Dazu kommt dann noch die Wiedereinsetzung aller in der ersten Krisenphase eingesetzten Mittel zur Förderung des Geldflusses am Interbankenmarkt, der in den Tagen der Griechenland-Panik wieder praktisch zum Erliegen gekommen war. All dies und 750 Milliarden Euro von den Mitgliedstaaten wird die Aktion kosten. War in den vergangenen Tagen viel von der Theorie des Eigeninteresses die Rede, so wird nun also Solidarität gelebt. Ein jeder sei künftig also seines Nächsten Schulden Halt und Kontrollor – das ist der Auftrag des Brüsseler „Special Purpose Vehicle“. Bis zu 440 Milliarden sollen im Ernstfall sofort zur Verfügung stehen.

Die Reaktion auf so viel Großzügigkeit? Das Desaster, das sich am Wochenende ankündigte, wurde auf allernächste Dauer vermieden. Und selbst eine Restrukturierung der griechischen Schulden, also eine Teilabschreibung der Schulden, schreckt noch nicht, solange der Totalverlust vermieden wird.

Doch viel hängt davon ab, ob das Beschlossene auch gehalten wird. Mit Schrecken erinnerten Montag Finanzmarktexperten daran, dass vor wenigen Wochen die Griechenlandbeschlüsse aus Brüssel schon einmal von Politikern, die sie mitbeschlossen hatten, postwendend infrage gestellt wurden, mit bekannt desaströsen Folgen. Der gesellschaftliche Druck auf die Geldgeber wird jedenfalls nicht kleiner werden, wenn eine bis dato Eigennutzgemeinschaft zum Gemeinnutz gezwungen wird.
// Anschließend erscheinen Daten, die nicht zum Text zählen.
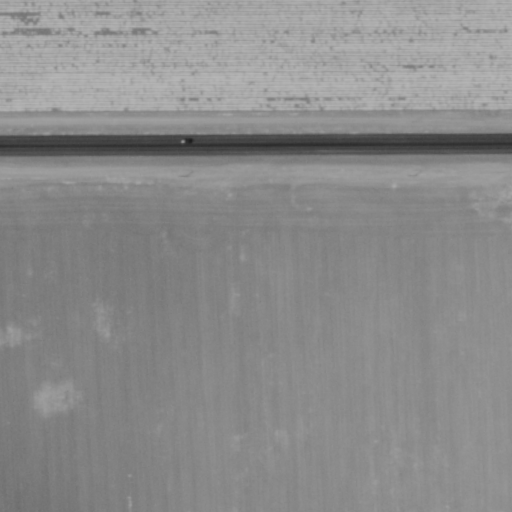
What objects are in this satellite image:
crop: (256, 60)
road: (256, 145)
crop: (255, 353)
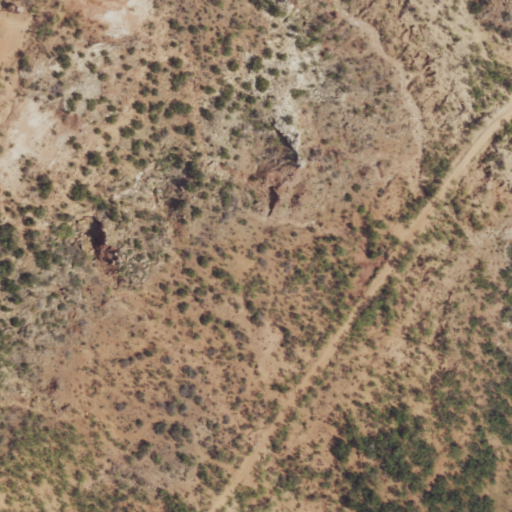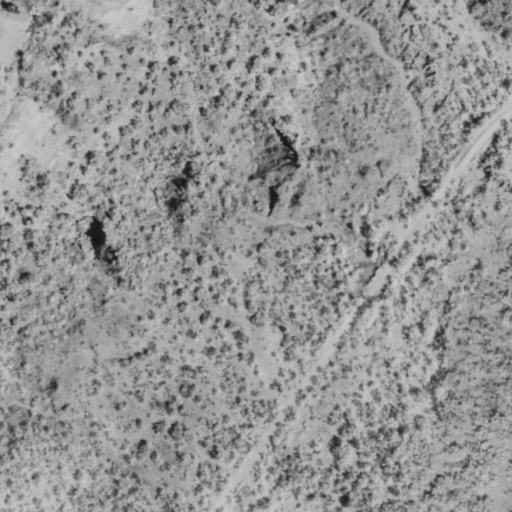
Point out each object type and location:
road: (365, 324)
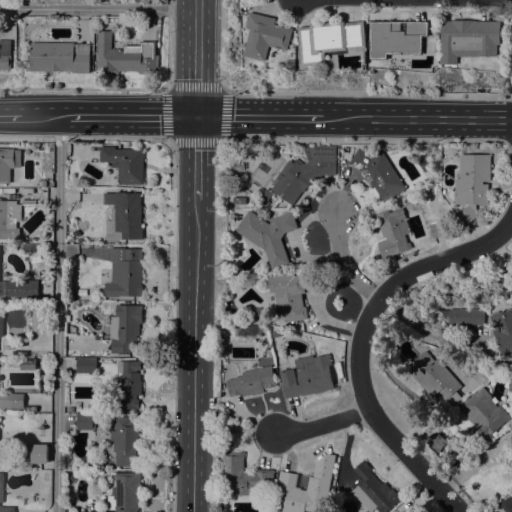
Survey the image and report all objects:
road: (97, 9)
building: (264, 35)
building: (265, 36)
building: (395, 37)
building: (397, 37)
building: (329, 39)
building: (467, 39)
building: (468, 39)
building: (318, 41)
road: (166, 44)
road: (221, 45)
building: (5, 53)
building: (5, 54)
building: (123, 56)
building: (125, 56)
building: (57, 57)
building: (58, 57)
road: (195, 57)
road: (83, 88)
road: (221, 89)
road: (367, 92)
road: (9, 115)
road: (43, 115)
road: (132, 116)
traffic signals: (195, 116)
road: (259, 117)
road: (418, 118)
road: (83, 139)
road: (361, 141)
road: (507, 141)
road: (194, 157)
building: (8, 161)
building: (124, 163)
building: (124, 163)
building: (6, 164)
building: (423, 164)
building: (304, 171)
building: (303, 172)
building: (377, 172)
building: (377, 174)
building: (471, 183)
building: (472, 183)
building: (266, 194)
building: (239, 200)
building: (29, 201)
building: (124, 214)
building: (123, 215)
building: (9, 217)
building: (8, 219)
building: (437, 229)
building: (267, 234)
building: (392, 234)
building: (268, 235)
building: (391, 235)
building: (80, 241)
road: (345, 261)
building: (124, 272)
building: (124, 273)
building: (504, 277)
building: (21, 287)
building: (22, 288)
building: (82, 292)
building: (289, 295)
building: (291, 295)
road: (57, 314)
building: (465, 315)
building: (467, 316)
building: (40, 317)
building: (1, 322)
building: (1, 324)
building: (124, 327)
building: (124, 329)
building: (503, 331)
building: (504, 331)
road: (360, 341)
road: (192, 356)
building: (27, 363)
building: (84, 364)
building: (85, 365)
building: (482, 374)
building: (306, 376)
building: (435, 377)
building: (308, 378)
building: (436, 378)
building: (249, 381)
building: (251, 381)
building: (127, 384)
building: (127, 384)
building: (509, 384)
building: (510, 386)
building: (11, 400)
building: (11, 400)
building: (70, 409)
building: (484, 413)
building: (484, 414)
building: (87, 420)
building: (83, 421)
road: (322, 423)
road: (244, 429)
building: (435, 441)
building: (124, 442)
building: (125, 442)
building: (436, 442)
building: (38, 453)
building: (39, 453)
road: (477, 462)
building: (241, 475)
building: (241, 476)
building: (306, 488)
building: (372, 489)
building: (373, 490)
building: (124, 492)
building: (125, 492)
building: (4, 495)
building: (295, 496)
building: (4, 501)
building: (506, 502)
building: (507, 503)
building: (403, 510)
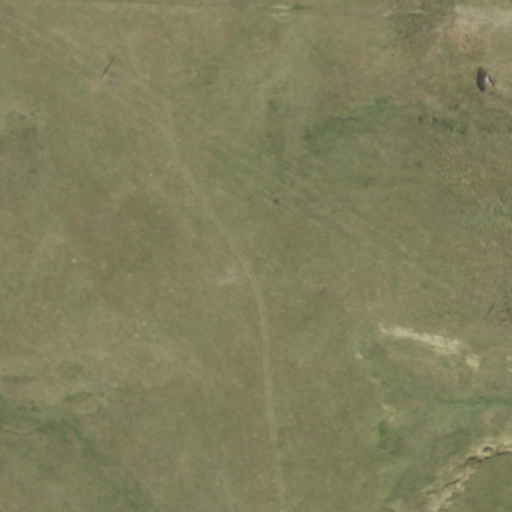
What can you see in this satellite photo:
power tower: (94, 80)
power tower: (481, 319)
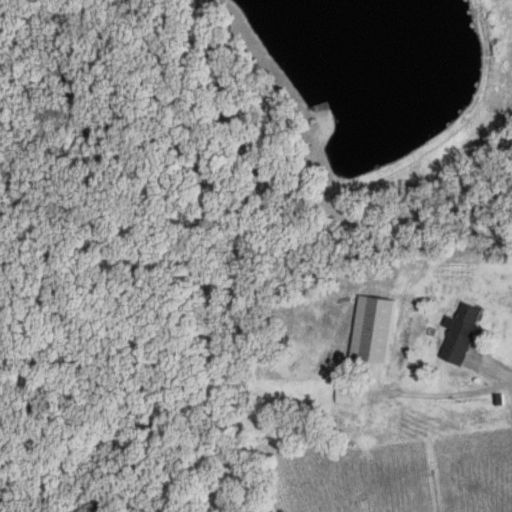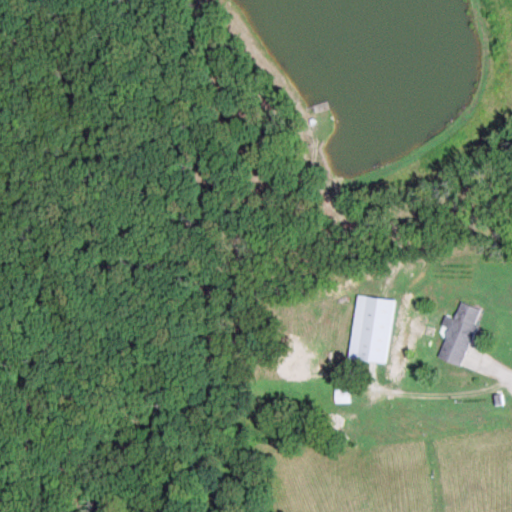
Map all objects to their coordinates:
building: (378, 330)
building: (463, 333)
road: (497, 362)
building: (381, 421)
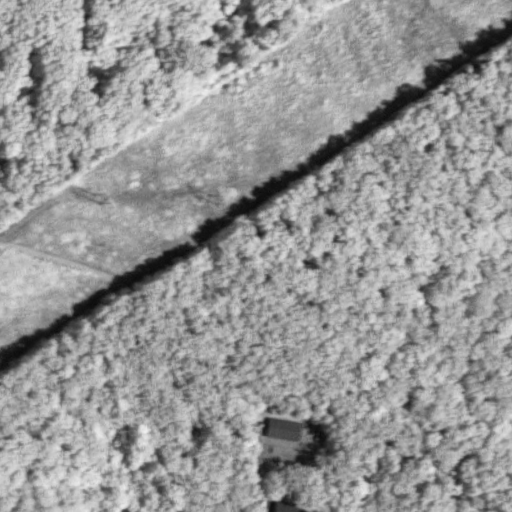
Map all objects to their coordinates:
power tower: (91, 197)
power tower: (208, 198)
road: (334, 327)
road: (17, 410)
building: (279, 428)
road: (251, 472)
building: (285, 507)
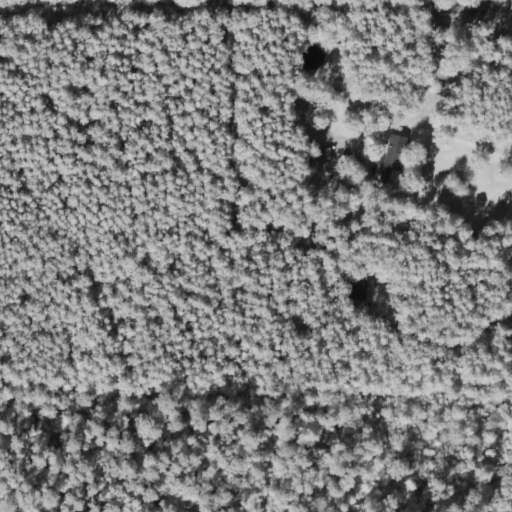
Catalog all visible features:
road: (457, 139)
building: (392, 159)
building: (357, 289)
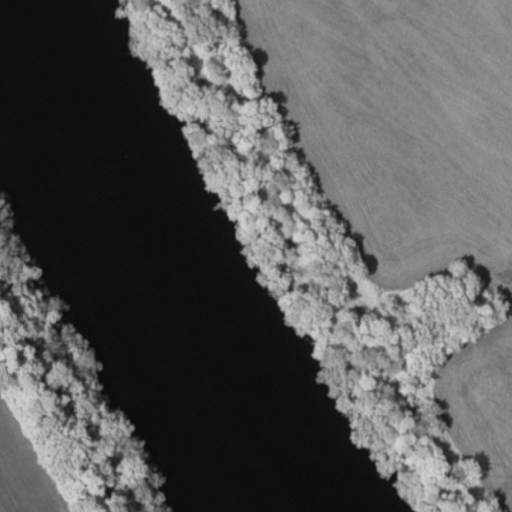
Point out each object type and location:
river: (136, 267)
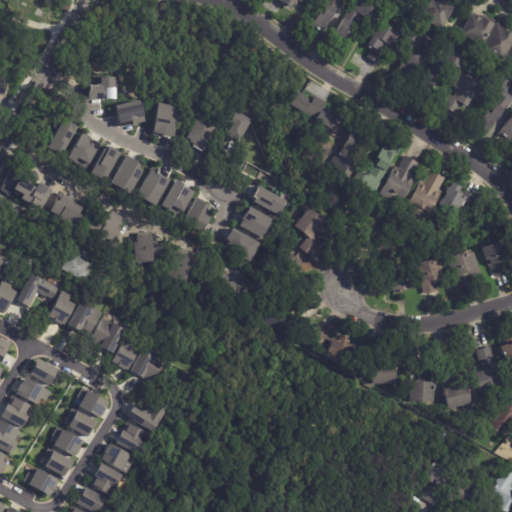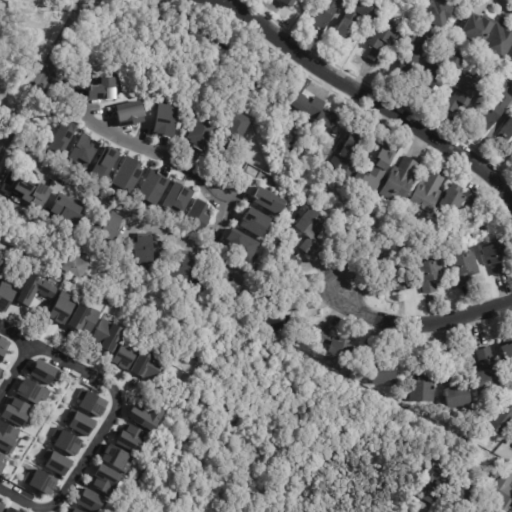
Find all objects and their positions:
building: (286, 2)
building: (290, 2)
road: (505, 6)
building: (436, 11)
building: (438, 12)
building: (324, 15)
building: (329, 16)
building: (355, 17)
building: (355, 19)
road: (31, 22)
road: (70, 23)
building: (475, 28)
building: (489, 33)
building: (379, 41)
building: (498, 41)
building: (382, 42)
building: (412, 50)
building: (412, 56)
building: (452, 58)
building: (511, 58)
road: (49, 61)
building: (510, 65)
building: (442, 67)
building: (428, 79)
building: (103, 88)
building: (101, 89)
park: (8, 90)
building: (467, 93)
building: (460, 94)
road: (364, 95)
building: (497, 103)
building: (499, 105)
building: (312, 108)
building: (316, 110)
road: (20, 112)
building: (129, 113)
building: (129, 113)
building: (164, 119)
building: (164, 120)
building: (237, 126)
building: (507, 128)
building: (506, 132)
building: (200, 134)
building: (60, 136)
building: (60, 137)
building: (81, 150)
road: (149, 150)
building: (82, 151)
building: (346, 152)
building: (353, 155)
building: (103, 162)
building: (104, 163)
building: (377, 169)
building: (380, 169)
building: (126, 174)
building: (126, 174)
building: (399, 180)
building: (400, 182)
building: (151, 187)
building: (151, 187)
road: (237, 189)
building: (426, 190)
building: (32, 194)
building: (426, 196)
road: (99, 197)
building: (175, 198)
building: (176, 198)
building: (267, 200)
building: (451, 200)
building: (457, 200)
building: (267, 201)
building: (65, 210)
building: (196, 214)
building: (196, 215)
building: (254, 221)
building: (254, 222)
building: (308, 222)
building: (104, 226)
building: (473, 230)
building: (312, 231)
building: (239, 243)
building: (240, 244)
building: (145, 249)
building: (489, 257)
building: (495, 259)
building: (1, 261)
building: (290, 264)
building: (74, 266)
building: (77, 266)
building: (290, 266)
building: (180, 267)
building: (459, 267)
building: (462, 267)
building: (429, 276)
building: (420, 277)
building: (393, 280)
building: (397, 280)
building: (227, 284)
building: (33, 289)
building: (34, 290)
building: (4, 296)
building: (5, 297)
building: (61, 308)
building: (60, 309)
building: (81, 318)
building: (82, 319)
building: (275, 319)
building: (271, 320)
building: (300, 320)
road: (421, 322)
building: (106, 335)
building: (107, 335)
building: (3, 346)
building: (331, 348)
building: (340, 352)
building: (506, 352)
building: (507, 352)
building: (123, 354)
building: (123, 355)
building: (368, 355)
building: (484, 358)
building: (415, 361)
building: (146, 365)
building: (143, 366)
building: (1, 371)
building: (448, 371)
building: (42, 372)
building: (43, 372)
building: (384, 373)
building: (378, 375)
building: (487, 380)
building: (485, 381)
building: (30, 391)
building: (420, 391)
building: (31, 392)
building: (419, 393)
building: (456, 396)
building: (454, 398)
building: (90, 402)
building: (90, 403)
building: (16, 411)
building: (15, 412)
building: (145, 416)
building: (145, 416)
building: (502, 416)
building: (503, 416)
building: (79, 422)
building: (79, 423)
building: (6, 437)
building: (131, 438)
building: (131, 438)
building: (65, 441)
building: (65, 442)
building: (115, 458)
building: (115, 458)
building: (55, 461)
building: (55, 463)
building: (1, 464)
building: (493, 466)
building: (430, 474)
building: (104, 479)
building: (105, 480)
building: (39, 481)
building: (40, 482)
road: (71, 482)
building: (434, 483)
building: (502, 490)
building: (502, 491)
building: (462, 492)
building: (427, 495)
building: (454, 496)
building: (88, 500)
building: (89, 500)
building: (1, 507)
building: (8, 510)
building: (9, 510)
building: (72, 510)
building: (479, 510)
building: (74, 511)
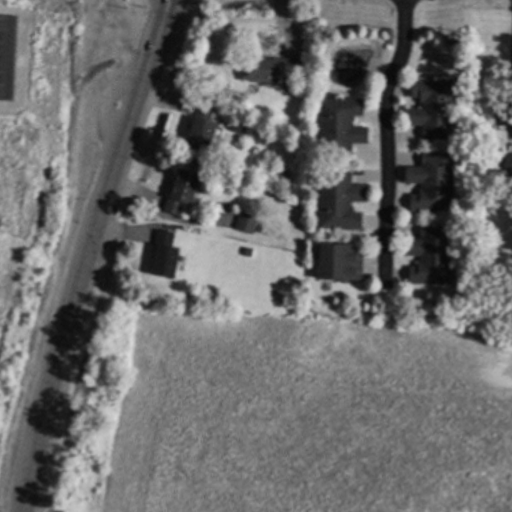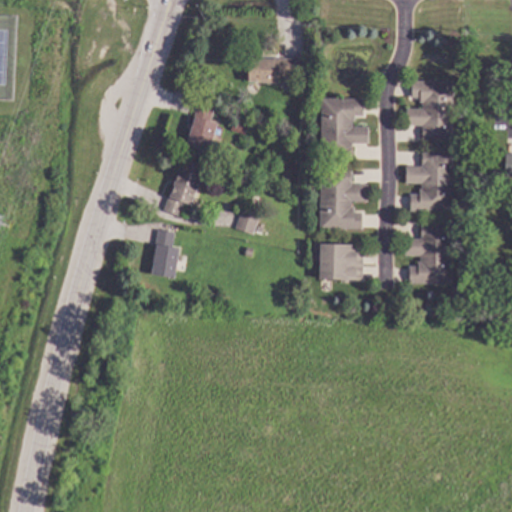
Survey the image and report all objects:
park: (7, 57)
park: (22, 57)
building: (271, 69)
building: (268, 70)
building: (431, 109)
building: (434, 109)
road: (511, 119)
building: (339, 125)
building: (241, 127)
building: (342, 127)
building: (204, 128)
building: (200, 130)
road: (383, 141)
building: (507, 164)
building: (509, 165)
building: (433, 183)
building: (430, 184)
building: (183, 191)
building: (180, 192)
building: (237, 196)
building: (341, 200)
building: (338, 202)
building: (244, 223)
building: (249, 223)
building: (261, 229)
building: (250, 251)
road: (87, 253)
building: (166, 255)
building: (433, 255)
building: (163, 256)
building: (429, 256)
building: (341, 262)
building: (338, 263)
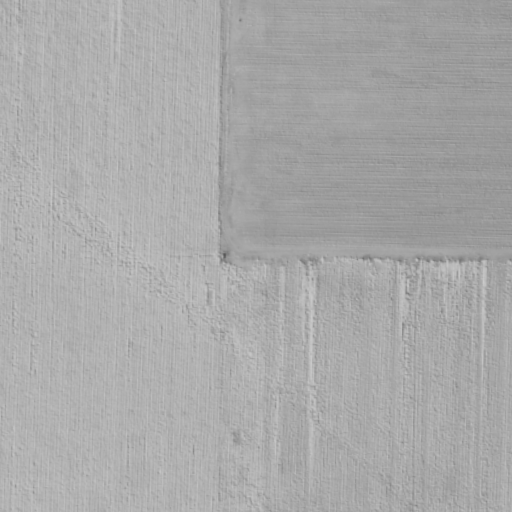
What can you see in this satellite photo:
road: (237, 256)
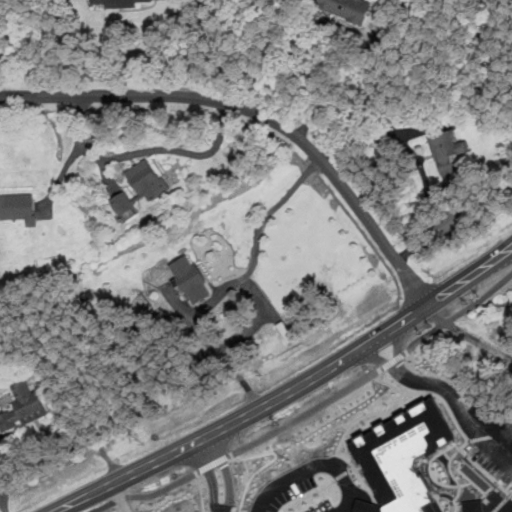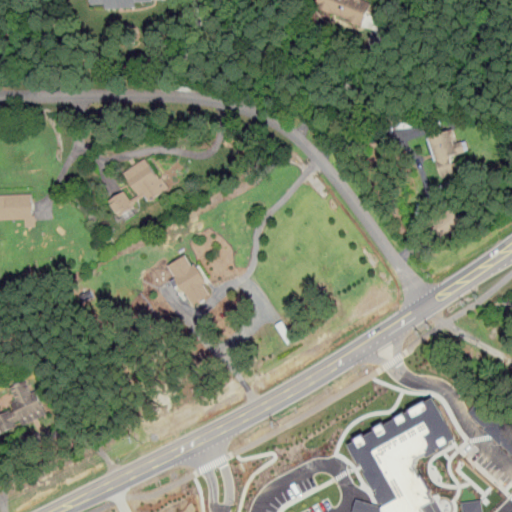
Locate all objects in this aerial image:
building: (116, 3)
building: (117, 3)
building: (346, 8)
building: (347, 8)
road: (189, 47)
road: (353, 87)
road: (258, 112)
building: (446, 150)
road: (145, 151)
building: (446, 151)
road: (418, 158)
building: (139, 186)
building: (139, 187)
building: (18, 207)
building: (18, 207)
road: (269, 212)
building: (189, 279)
building: (190, 279)
road: (259, 297)
road: (457, 313)
road: (468, 335)
road: (391, 361)
road: (289, 392)
road: (448, 397)
building: (23, 406)
building: (24, 407)
road: (305, 413)
road: (45, 436)
road: (340, 453)
building: (404, 456)
building: (402, 458)
road: (214, 463)
road: (226, 472)
road: (210, 475)
road: (147, 496)
building: (472, 506)
road: (220, 511)
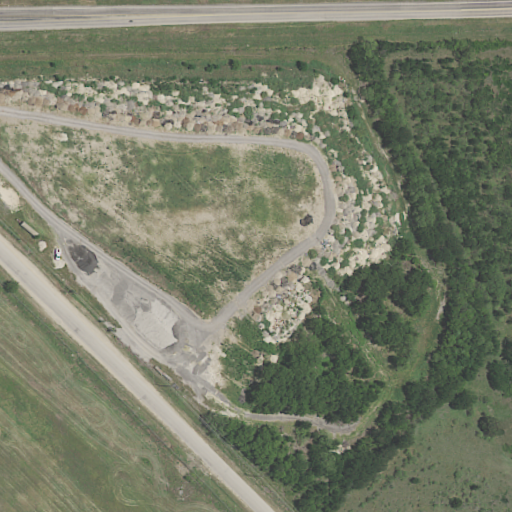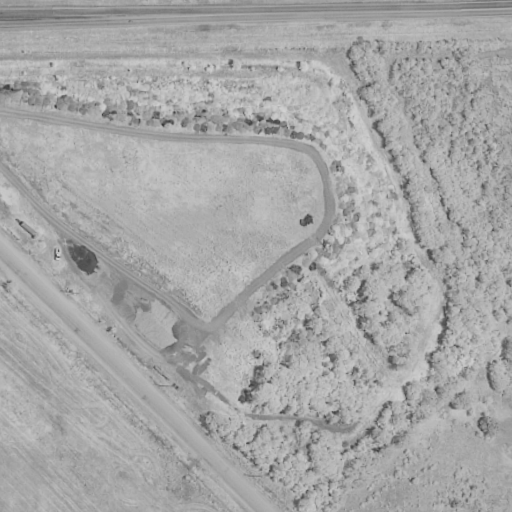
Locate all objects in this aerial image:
road: (256, 16)
road: (132, 380)
landfill: (74, 438)
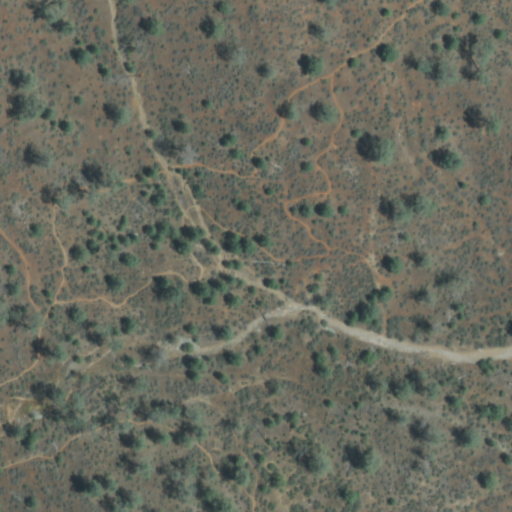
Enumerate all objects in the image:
road: (256, 382)
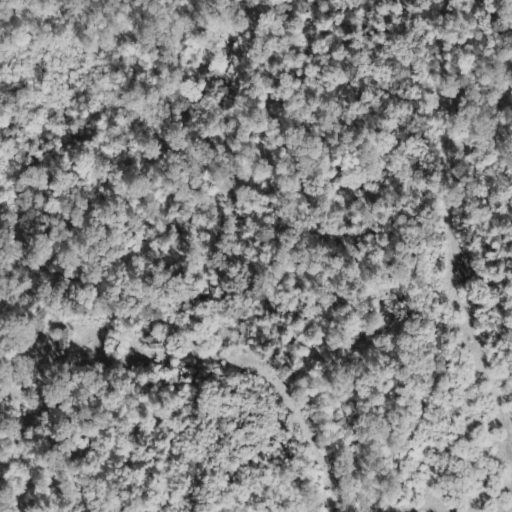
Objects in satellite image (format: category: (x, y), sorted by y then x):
road: (454, 235)
road: (337, 482)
Der Wiener Ökonom Dieter Stiefel: „Sparen ist eine bürgerliche Tugend, mit der praktisch jeder einverstanden ist, aber immer nur beim anderen.Welcher Widerstand kommt von der Bevölkerung und von den Interessenorganisationen?“ Wie zur Bestätigung toben nun bereits Opposition (allen voran das BZÖ!) und Interessenvertreter über die Milliardenhaftung. Das zweite Problem: Was helfen die Milliarden, wenn sich am strukturellen Ungleichgewicht in der Union nichts ändert, die Griechen also auch künftig als gemeinschaftliche Schuldenkaiser fix gebucht bleiben?

Außerdem sollte Europa in Bälde wieder Rücksprache bei John Maynard Keynes halten und nachfragen, ob man ihn denn auch wirklich richtig verstanden habe in seiner Substanz: Man mache Schulden, um einen Aufschwung zu erreichen, der ein Wachstum beschert, das dann die Schulden tilgt. Es ist eine Spekulation, die uns bisher einen ganzen Berg Geld gekostet hat. Wie viel Keynes können wir uns noch leisten? Diese Frage ist nicht nur für uns selbst, sondern auch für jene Spekulanten von Belang, die auch künftig hohe Staatsdefizite und politische Dummheit in der Sekunde bestrafen werden.